You raise all kinds of good stuff. For starters, as fun as the Monday papers might be, I’ve always thought of Saturdays as having the hidden gems. As an outsider, it seems to me that the papers never took Saturday editions all that seriously and so let all kinds of goofy stuff creep in. This Saturday was a case in point, with the Times running stories like “A Professor in Nanjing Takes Up Jewish Studies,” a front-page retelling of the whole Whitey Bulger mobster saga (a Boston-Irish mafia story replete with crafty cons and FBI bungling that has kept us entertained up here for years), and an odd little piece about the surge of popularity for books about math (I learned that three authors now have advances for books on the concept of zero).

I, too, was puzzled by the shallowness of the Times piece about the Watson-Watkins killings. And, as for the smallpox story, you’d think I’d jump all over it. However, I’m afraid I didn’t catch that one.

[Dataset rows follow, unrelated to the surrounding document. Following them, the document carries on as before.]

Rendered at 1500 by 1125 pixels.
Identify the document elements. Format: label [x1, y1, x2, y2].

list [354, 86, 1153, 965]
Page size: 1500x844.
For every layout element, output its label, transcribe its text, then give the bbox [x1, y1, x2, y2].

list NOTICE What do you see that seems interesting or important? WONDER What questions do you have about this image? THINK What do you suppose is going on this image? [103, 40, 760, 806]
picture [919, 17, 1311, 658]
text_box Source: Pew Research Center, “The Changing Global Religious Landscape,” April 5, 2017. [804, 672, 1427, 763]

But God love the whole term-limits story. Seems to me I’ve been reading this one for a couple of years now, but you can never get enough of skewering hypocritical demagogues. The only bummer is that the politicians who are about to renege on their pledges to abandon office can’t come up with a more creative argument than the one pushed by the guys they ousted from office: Seniority has its benefits for constituents.

Two stories caught my interest today. First was the Times’ story about the blue pike, a species now feared extinct, that an Ohio barber had in his freezer since he caught it in 1962. What makes this story so marvelous is its marriage of the high-tech DNA typing that will sort out whether some recently sighted fish elsewhere might in fact be true blue pike and the story of this small-town guy who just couldn’t stop talking about “the blue pike generation” to his customers. Not to mention that it holds the possibility of resurrecting a species once thought to be long gone (Jurassic Park it’s not, though).

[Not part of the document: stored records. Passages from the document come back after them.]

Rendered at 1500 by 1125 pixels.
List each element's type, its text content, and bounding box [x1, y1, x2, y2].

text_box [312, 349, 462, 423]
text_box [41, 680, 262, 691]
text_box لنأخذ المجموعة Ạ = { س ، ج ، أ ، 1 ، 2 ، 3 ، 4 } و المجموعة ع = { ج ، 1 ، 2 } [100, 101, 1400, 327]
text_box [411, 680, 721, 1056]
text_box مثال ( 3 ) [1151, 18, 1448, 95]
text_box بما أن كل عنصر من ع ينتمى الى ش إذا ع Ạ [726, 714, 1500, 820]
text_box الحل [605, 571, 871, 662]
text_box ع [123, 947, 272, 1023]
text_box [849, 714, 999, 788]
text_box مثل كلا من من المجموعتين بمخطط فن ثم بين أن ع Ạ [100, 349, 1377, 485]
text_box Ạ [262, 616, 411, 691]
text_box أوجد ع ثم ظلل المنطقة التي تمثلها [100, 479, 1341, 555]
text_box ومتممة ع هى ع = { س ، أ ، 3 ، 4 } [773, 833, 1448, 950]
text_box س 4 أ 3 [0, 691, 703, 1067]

The other was a story that struck me as a true disservice. The Times had a front-page piece raising concern that a “tide of injuries” is inevitable in young computer users. Repetitive stress injury has now claimed some 20 million adults, but the coverage ignores basic facts about the condition that has puzzled researchers: 1) The likelihood of developing chronic hand/arm disability does not seem to be proportional to the amount of repetition in one’s job. 2) The likelihood is proportional to job dissatisfaction and availability of social supports (for example, being married). 3) Fearmongering publicity about RSI in Australia actually seemed to spur an epidemic of the condition, which has since died away there.

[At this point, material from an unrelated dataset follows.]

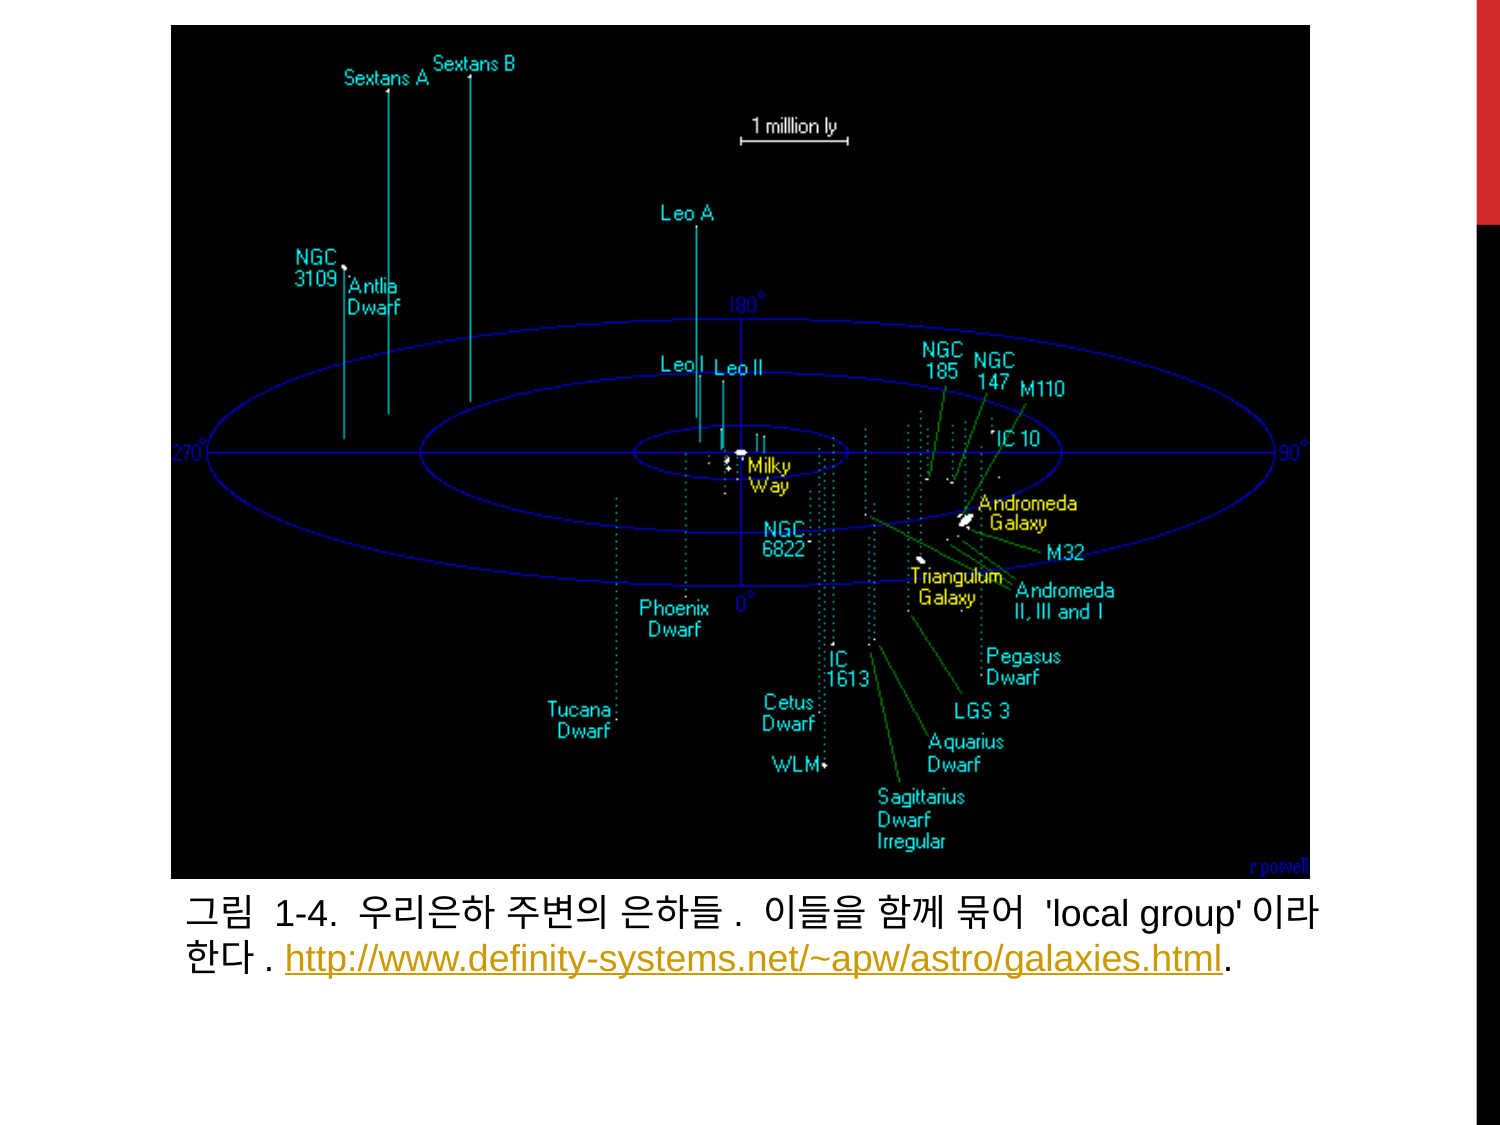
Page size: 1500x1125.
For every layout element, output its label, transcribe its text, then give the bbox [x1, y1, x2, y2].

picture [170, 24, 1310, 880]
text_box 그림 1-4. 우리은하 주변의 은하들. 이들을 함께 묶어 'local group'이라 한다. http://www.definity-systems.net/~apw/astro/galaxies.html. [171, 881, 1353, 987]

Having an expectation that an acute pain (like a writer’s cramp) will turn into a chronic pain (like RSI) seems to increase the likelihood that the transformation will indeed occur. (Isn’t pain a weird beast?) Certainly, there’s been a fierce debate in the scientific community about whether ergonomic changes to “fit” people to their computers are a waste of money or even make matters worse. By unquestioningly predicting a tide of children disabled by their computers, the Times may be spurring a self-fulfilling prophecy.

But enough about this hobbyhorse of mine. I’ll try not to get off on too many medical tangents tomorrow.